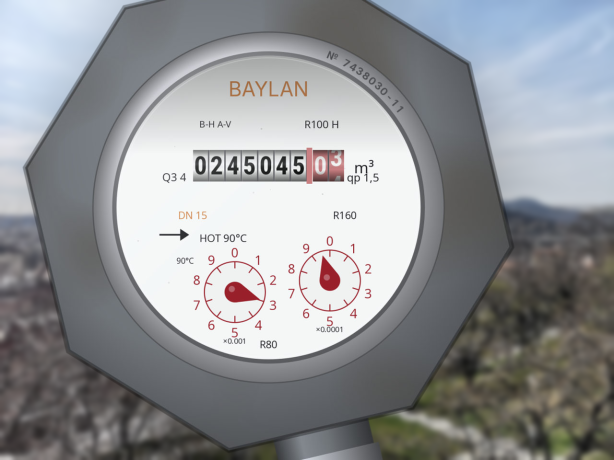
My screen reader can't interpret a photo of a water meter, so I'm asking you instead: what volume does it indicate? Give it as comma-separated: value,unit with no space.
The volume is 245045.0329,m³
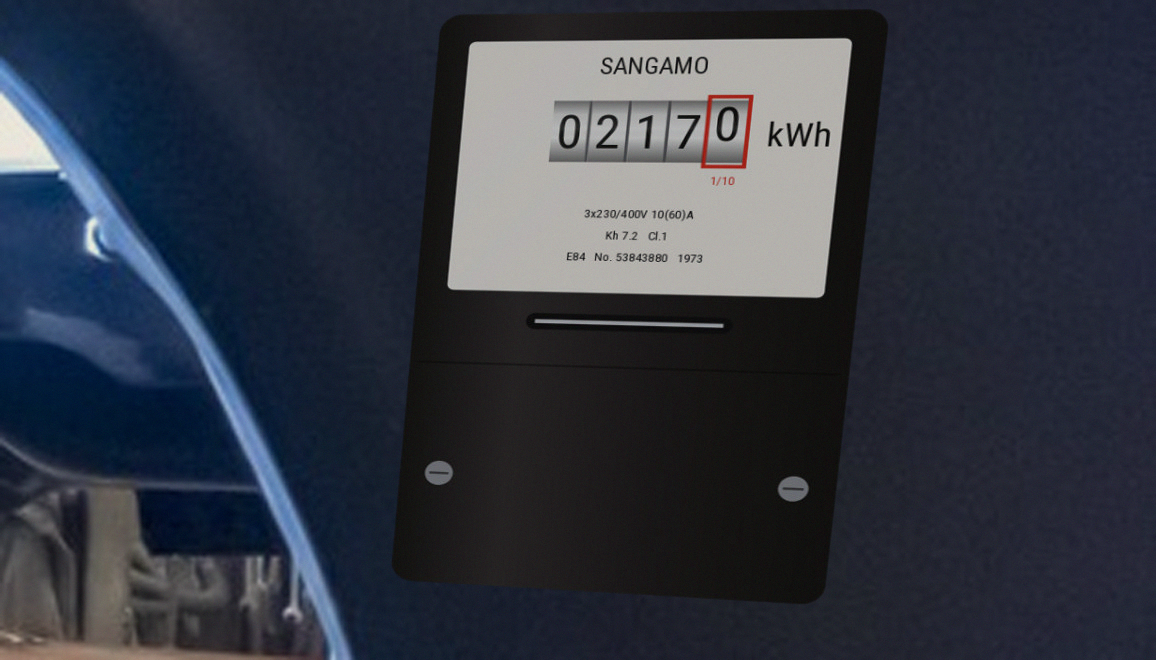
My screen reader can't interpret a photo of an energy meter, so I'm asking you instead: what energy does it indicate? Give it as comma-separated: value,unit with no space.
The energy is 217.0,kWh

########################################

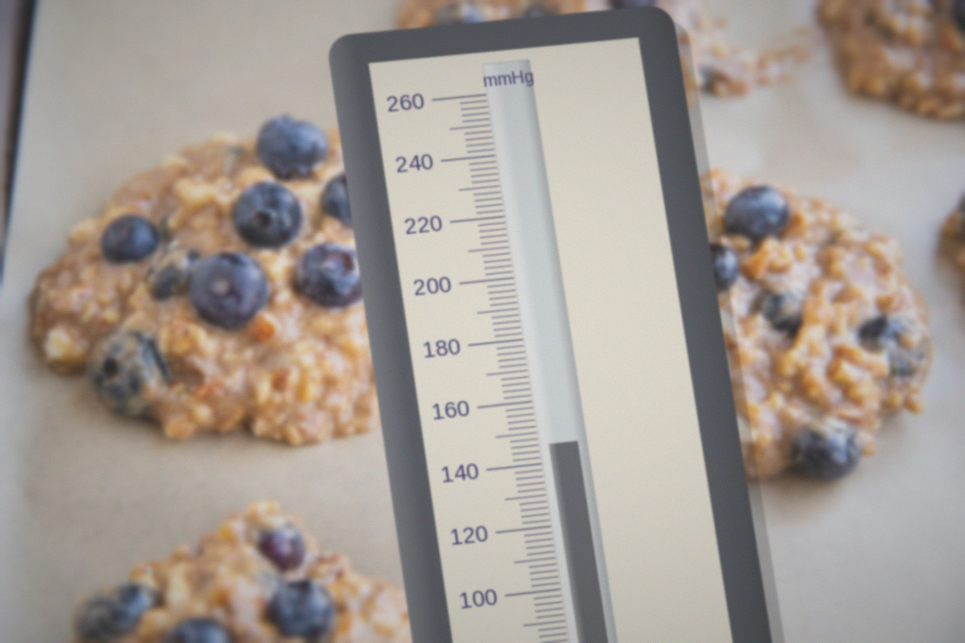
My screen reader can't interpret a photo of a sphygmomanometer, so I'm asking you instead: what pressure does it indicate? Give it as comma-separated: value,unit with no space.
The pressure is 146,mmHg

########################################

Work task: How many lines of the material contain the word "volume"? Reply with the number alone.

Output below: 2